Overall it's a great board for charging and hitting anything on the mountain!


----------



## F1EA (Oct 25, 2013)

ajw said:


> Tried this board out for the first time with my Rome Arsenal bindings. For some reason I thought I would try out a more narrow stance, that was uncomfortable! For reference I previously rode a Rome Artifact 1985 (with the same bindings).
> 
> The snow was chunder at best, but I was able to still have fun and carve it up. I have never ridden a magna traction type board before and it worked great on all of the icy, chundery, crunchy conditions that were present.
> 
> ...


Nice. I really want to check the Jibsaw and compare it to my board (Endeavor Live 2014)... very similar profile. And yes, the pop is out of this world. 

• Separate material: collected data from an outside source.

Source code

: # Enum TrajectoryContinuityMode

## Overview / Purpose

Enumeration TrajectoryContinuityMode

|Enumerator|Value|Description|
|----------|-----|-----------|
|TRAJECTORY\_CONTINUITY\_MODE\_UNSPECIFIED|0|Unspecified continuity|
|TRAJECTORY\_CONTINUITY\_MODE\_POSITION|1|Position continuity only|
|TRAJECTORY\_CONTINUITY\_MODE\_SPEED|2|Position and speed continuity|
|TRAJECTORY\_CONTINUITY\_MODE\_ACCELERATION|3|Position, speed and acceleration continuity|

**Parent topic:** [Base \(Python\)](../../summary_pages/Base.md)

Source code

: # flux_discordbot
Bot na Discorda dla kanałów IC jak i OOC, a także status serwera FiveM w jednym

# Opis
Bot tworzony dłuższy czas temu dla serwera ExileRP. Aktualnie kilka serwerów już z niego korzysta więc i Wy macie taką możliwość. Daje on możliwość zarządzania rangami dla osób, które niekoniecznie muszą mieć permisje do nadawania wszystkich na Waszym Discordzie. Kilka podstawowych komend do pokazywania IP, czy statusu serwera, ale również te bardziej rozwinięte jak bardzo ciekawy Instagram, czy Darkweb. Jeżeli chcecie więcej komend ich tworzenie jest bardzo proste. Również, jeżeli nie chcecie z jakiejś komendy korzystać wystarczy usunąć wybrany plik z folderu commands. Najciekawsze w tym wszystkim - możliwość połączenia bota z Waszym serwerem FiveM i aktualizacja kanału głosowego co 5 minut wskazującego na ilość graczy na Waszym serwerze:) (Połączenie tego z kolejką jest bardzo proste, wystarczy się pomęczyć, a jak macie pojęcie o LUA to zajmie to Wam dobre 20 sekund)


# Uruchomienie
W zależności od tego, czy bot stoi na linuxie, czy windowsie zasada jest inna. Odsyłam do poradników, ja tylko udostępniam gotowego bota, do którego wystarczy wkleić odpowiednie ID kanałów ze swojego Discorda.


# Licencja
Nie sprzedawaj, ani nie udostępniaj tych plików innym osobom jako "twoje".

Let's see if we can meet Sunday...

My recommendation: don't kill the board by detuning the edges. It is not a Jib/rail board, so keep that magnetraction and the awesome profile for kicking ass when the snow is not A+. I detuned the contact pts on mine, and it is awesome on pow and charging soft groomers, but when conditions are like they've mostly been all season i kinda wish i had left the contacts sharp for extra hold.


----------



## ajw (Mar 18, 2014)

F1EA said:


> Nice. I really want to check the Jibsaw and compare it to my board (Endeavor Live 2014)... very similar profile. And yes, the pop is out of this world.
> 
> Let's see if we can meet Sunday...
> 
> My recommendation: don't kill the board by detuning the edges. It is not a Jib/rail board, so keep that magnetraction and the awesome profile for kicking ass when the snow is not A+. I detuned the contact pts on mine, and it is awesome on pow and charging soft groomers, but when conditions are like they've mostly been all season i kinda wish i had left the contacts sharp for extra hold.


For sure you can have a go on it! I was thinking the same thing with the edges, just to leave them be.


----------